Senin 31 May 2021 09:48 WIB

Sejumlah Anak Muda Indonesia Luncurkan Gerakan Boikot Israel

Pendekatan ini berbeda dengan seruan boikot di masa lalu yang emosional-reaksioner.

Red: Fernan Rahadi
Boikot produk Israel (ilustrasi).
Foto: muslimvillage.com
Boikot produk Israel (ilustrasi).

REPUBLIKA.CO.ID, JAKARTA -- Sejumlah anak muda yang terdiri dari para aktivis dan akademisi asal Indonesia meluncurkan gerakan Boikot, Divestasi dan Sanksi (BDS) terhadap Israel di tanah air, dengan menggabungkan diri dengan BDS global yang sudah ada di berbagai dunia. 

Co-Chair Gerakan BDS Israel di Indonesia Gilang Al Ghifari menjelaskan bahwa peluncuran gerakan ini dilatarbelakangi oleh penjajahan Israel terhadap Palestina yang masih terus berlangsung. Apalagi, lanjutnya, berbagai tindakan negara zionis tersebut telah melanggar hukum internasional dan hak asasi manusia (HAM), tanpa tersentuh sanksi internasional.

"Sebagai bagian dari bangsa Indonesia, kami merasa mengemban kewajiban moral dan konstitusional untuk menegaskan hak kemerdekaan segala bangsa dan menghapuskan penjajahan di atas dunia karena tidak sesuai dengan peri kemanusiaan dan peri keadilan," ujarnya dalam siaran pers di Jakarta, Senin (31/5).

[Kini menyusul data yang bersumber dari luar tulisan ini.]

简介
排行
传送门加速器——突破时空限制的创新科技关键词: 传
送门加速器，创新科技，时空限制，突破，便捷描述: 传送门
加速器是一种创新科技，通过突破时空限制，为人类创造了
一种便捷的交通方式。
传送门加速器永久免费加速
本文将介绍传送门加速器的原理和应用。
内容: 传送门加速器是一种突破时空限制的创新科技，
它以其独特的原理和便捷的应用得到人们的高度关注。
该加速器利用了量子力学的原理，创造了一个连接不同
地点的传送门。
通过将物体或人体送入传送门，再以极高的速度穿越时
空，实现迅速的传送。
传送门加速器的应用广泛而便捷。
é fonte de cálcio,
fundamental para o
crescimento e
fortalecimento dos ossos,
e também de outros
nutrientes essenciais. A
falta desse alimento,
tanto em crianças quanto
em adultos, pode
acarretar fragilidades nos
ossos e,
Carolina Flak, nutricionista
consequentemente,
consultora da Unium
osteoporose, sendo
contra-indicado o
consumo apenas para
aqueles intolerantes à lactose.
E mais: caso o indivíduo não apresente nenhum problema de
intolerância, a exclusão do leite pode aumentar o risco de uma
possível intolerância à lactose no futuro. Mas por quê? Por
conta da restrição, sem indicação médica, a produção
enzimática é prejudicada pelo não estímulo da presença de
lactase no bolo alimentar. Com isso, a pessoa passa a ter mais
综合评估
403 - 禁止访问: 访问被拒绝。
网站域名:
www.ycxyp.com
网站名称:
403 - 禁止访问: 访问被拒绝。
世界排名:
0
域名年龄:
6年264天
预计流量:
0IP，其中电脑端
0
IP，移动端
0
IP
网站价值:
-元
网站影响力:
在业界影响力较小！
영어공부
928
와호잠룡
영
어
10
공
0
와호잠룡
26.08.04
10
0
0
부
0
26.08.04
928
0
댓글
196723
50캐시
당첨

Dimas Muhamad, Co-Chair lainnya, menjelaskan gerakan BDS ini merupakan perlawanan tanpa kekerasan kepada Israel yang dilakukan oleh para aktivis di seluruh dunia sejak tahun 2005. Gerakan ini memiliki tiga pilar utama, yakni boikot akademik, boikot kebudayaan dan boikot ekonomi. Sejumlah tokoh dunia berpengaruh, termasuk dari negara-negara barat, tercatat mengikuti gerakan ini. 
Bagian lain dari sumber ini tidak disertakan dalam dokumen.